GOAL OF THE EXERCISE: Where a line of the entries holds the string "pixel", copy that line.

RECORDED DATA:

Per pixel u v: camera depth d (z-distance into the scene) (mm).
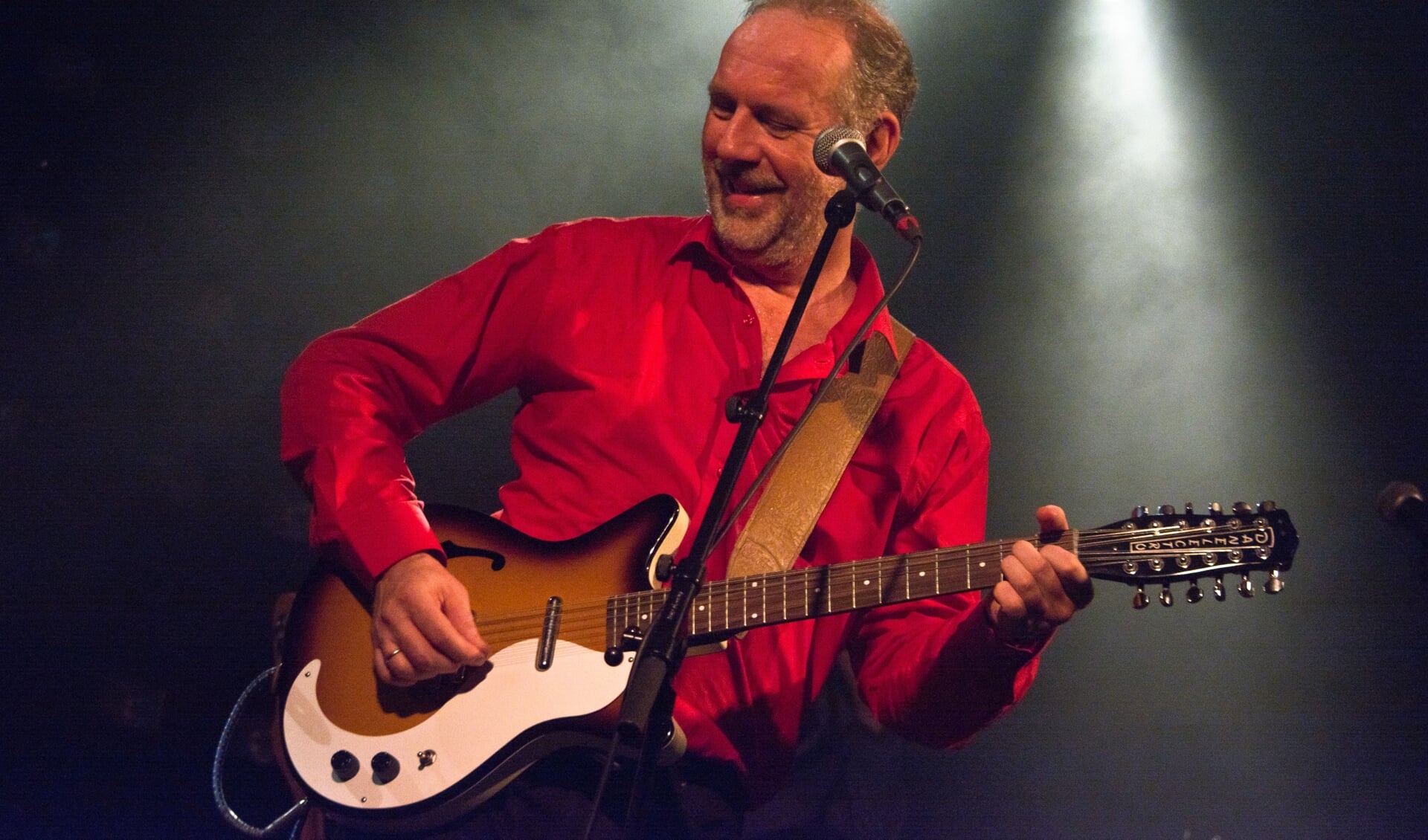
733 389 3939
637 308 4031
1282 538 3168
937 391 4164
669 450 3852
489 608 3605
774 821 4730
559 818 3520
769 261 4062
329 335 4039
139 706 8594
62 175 9758
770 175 3984
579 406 3934
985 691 3580
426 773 3430
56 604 8930
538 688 3473
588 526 3812
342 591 3725
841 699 6082
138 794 8305
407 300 4070
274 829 4008
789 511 3779
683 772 3646
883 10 4359
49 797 8211
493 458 9461
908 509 4082
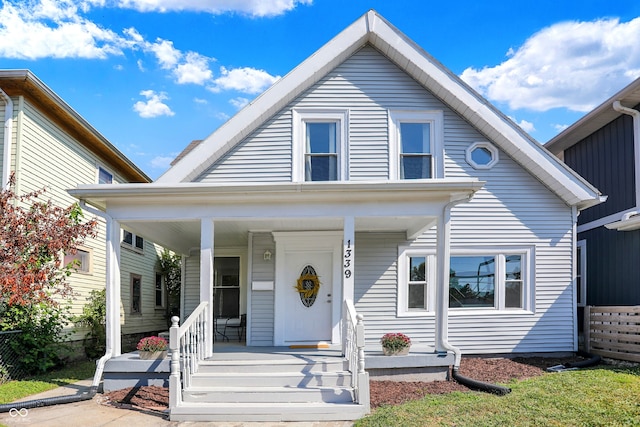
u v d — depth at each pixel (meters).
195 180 10.35
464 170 10.70
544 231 10.73
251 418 6.46
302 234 10.07
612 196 12.24
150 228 9.55
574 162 14.41
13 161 9.99
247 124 10.20
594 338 10.34
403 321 10.46
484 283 10.69
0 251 8.18
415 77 10.78
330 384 7.23
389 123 10.66
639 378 7.59
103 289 13.96
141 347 7.76
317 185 7.62
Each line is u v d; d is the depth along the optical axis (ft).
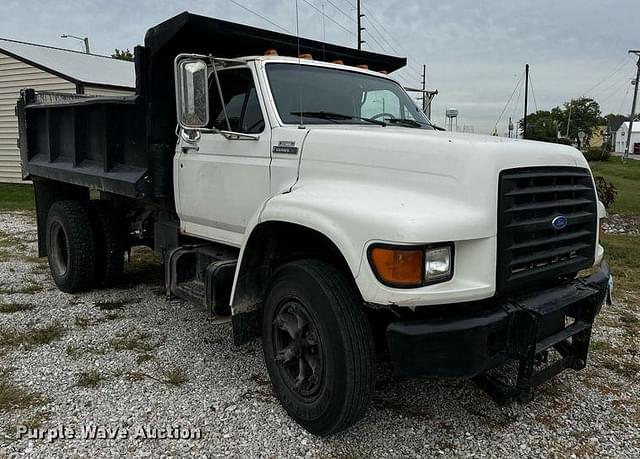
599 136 292.40
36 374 12.89
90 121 17.53
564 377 13.14
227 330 15.92
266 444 10.27
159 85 14.78
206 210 14.16
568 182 10.70
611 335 15.90
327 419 9.98
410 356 9.00
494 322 9.14
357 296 9.97
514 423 11.10
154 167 15.15
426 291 8.75
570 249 10.56
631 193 64.80
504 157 9.49
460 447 10.28
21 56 55.72
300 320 10.52
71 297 19.12
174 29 13.66
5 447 10.01
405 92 16.26
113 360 13.71
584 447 10.31
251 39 14.49
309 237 11.28
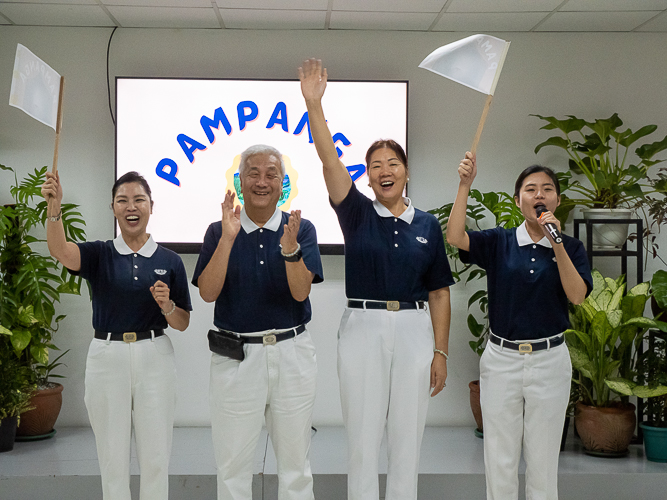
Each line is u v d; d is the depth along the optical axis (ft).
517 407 7.19
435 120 12.34
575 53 12.32
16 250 11.15
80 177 12.07
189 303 7.75
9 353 10.80
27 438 11.05
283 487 6.86
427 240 7.02
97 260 7.36
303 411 6.82
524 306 7.14
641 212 12.41
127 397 7.11
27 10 11.20
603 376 10.50
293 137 11.92
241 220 6.98
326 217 11.94
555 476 7.23
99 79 12.04
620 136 11.12
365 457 6.74
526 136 12.38
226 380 6.72
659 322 10.11
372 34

ANSWER:
Per pixel u v: camera depth d (z-distance into the scene) (mm).
u v d — depth at each pixel (meters).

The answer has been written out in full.